Mike Napoli opened the second against Verlander with a single through the right side. Then David Murphy hit a ball to right-center that just kept carrying until it one-hopped the wall, turning into an RBI triple. A two-out single by Kinsler drove in Murphy for a 2-0 Texas lead.

Verlander gave up a two-out single to Beltre in the third, then in the fourth saw Nelson Cruz drive a pitch high and deep into the left-field seats.

The Rangers handed Verlander one of his five regular-season losses, although that came on April 11. He gave up just two runs in nine innings during that game, and hadn't faced them since. He was 3-0 at Rangers Ballpark, and 6-2 against them overall.

"His control was not very good. He didn't really have his curveball going for strikes," Leyland said. "He had a tough time with it. I think probably trying to overthrow it a little bit."

Verlander wouldn't have been on the hook for the loss if Detroit's hitters had come through a little more.

The Tigers wasted a bases-loaded chance in the first inning, and again in the fifth. After the second delay, which also ended Wilson's night, Alex Avila hit a weak grounder to second base off reliever Mike Gonzalez.

"That's not easy to come out after the rain delay and walk up there with the bases loaded and they bring in a new pitcher, a lefty," Leyland said. "He won the battle tonight. I have no problem with that. That's a tough situation for anybody."
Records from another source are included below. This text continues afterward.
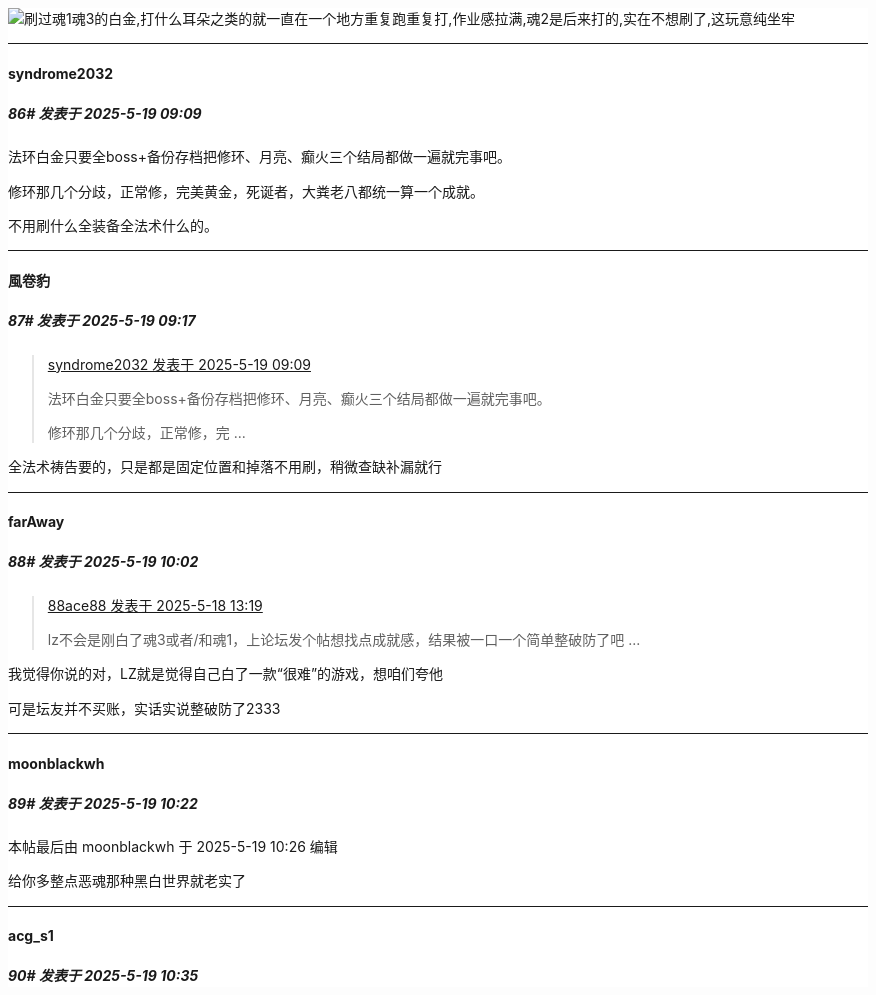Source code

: <img src="https://static.stage1st.com/image/smiley/face2017/001.png" referrerpolicy="no-referrer">刷过魂1魂3的白金,打什么耳朵之类的就一直在一个地方重复跑重复打,作业感拉满,魂2是后来打的,实在不想刷了,这玩意纯坐牢


*****

####  syndrome2032  
##### 86#       发表于 2025-5-19 09:09

法环白金只要全boss+备份存档把修环、月亮、癫火三个结局都做一遍就完事吧。

修环那几个分歧，正常修，完美黄金，死诞者，大粪老八都统一算一个成就。

不用刷什么全装备全法术什么的。


*****

####  風卷豹  
##### 87#       发表于 2025-5-19 09:17

<blockquote><a href="httphttps://stage1st.com/2b/forum.php?mod=redirect&amp;goto=findpost&amp;pid=67828700&amp;ptid=2252119" target="_blank">syndrome2032 发表于 2025-5-19 09:09</a>

法环白金只要全boss+备份存档把修环、月亮、癫火三个结局都做一遍就完事吧。

修环那几个分歧，正常修，完 ...</blockquote>
全法术祷告要的，只是都是固定位置和掉落不用刷，稍微查缺补漏就行


*****

####  farAway  
##### 88#       发表于 2025-5-19 10:02

<blockquote><a href="httphttps://stage1st.com/2b/forum.php?mod=redirect&amp;goto=findpost&amp;pid=67826577&amp;ptid=2252119" target="_blank">88ace88 发表于 2025-5-18 13:19</a>

lz不会是刚白了魂3或者/和魂1，上论坛发个帖想找点成就感，结果被一口一个简单整破防了吧 ...</blockquote>
我觉得你说的对，LZ就是觉得自己白了一款“很难”的游戏，想咱们夸他

可是坛友并不买账，实话实说整破防了2333


*****

####  moonblackwh  
##### 89#       发表于 2025-5-19 10:22

 本帖最后由 moonblackwh 于 2025-5-19 10:26 编辑 

给你多整点恶魂那种黑白世界就老实了


*****

####  acg_s1  
##### 90#       发表于 2025-5-19 10:35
Detroit's two runs came when Jackson hit an RBI double and scored on a wild pitch.

Alexi Ogando -- who had all three of Texas' regular-season wins against Detroit, all as a starter -- shut out the Tigers in the sixth and seventh to earn the win. Because Wilson didn't go five innings, the winning pitcher was at the discretion of the official scorer.

Detroit came into the game with its lineup weakened because of a strained oblique muscle that kept slugger Delmon Young off the series roster. Young hit three homers in the ALDS against the Yankees, a Tigers record for a postseason series, but was injured late in Game 5. He missed 19 games earlier this year with a similar injury and doctors decided he wouldn't be ready during this series.

"Sure, we missed that bat in there. There's no question about it. No excuses," Leyland said. "I thought it was a great game, particularly under the conditions."

Ryan Raburn started for Young in left field and went 1 for 3 with a single and two walks. He struck out swinging against closer Neftali Feliz for the last out of the game, at 12:03 p.m.

Miguel Cabrera moved up from cleanup to Young's No. 3 spot in the order, with Victor Martinez taking over at No. 4 and Ordonez at No. 5 (then Don Kelly taking his place). The 3-4-5 spots in the lineup went a combined 1 for 9 with three walks, with Cabrera having the only hit, a single.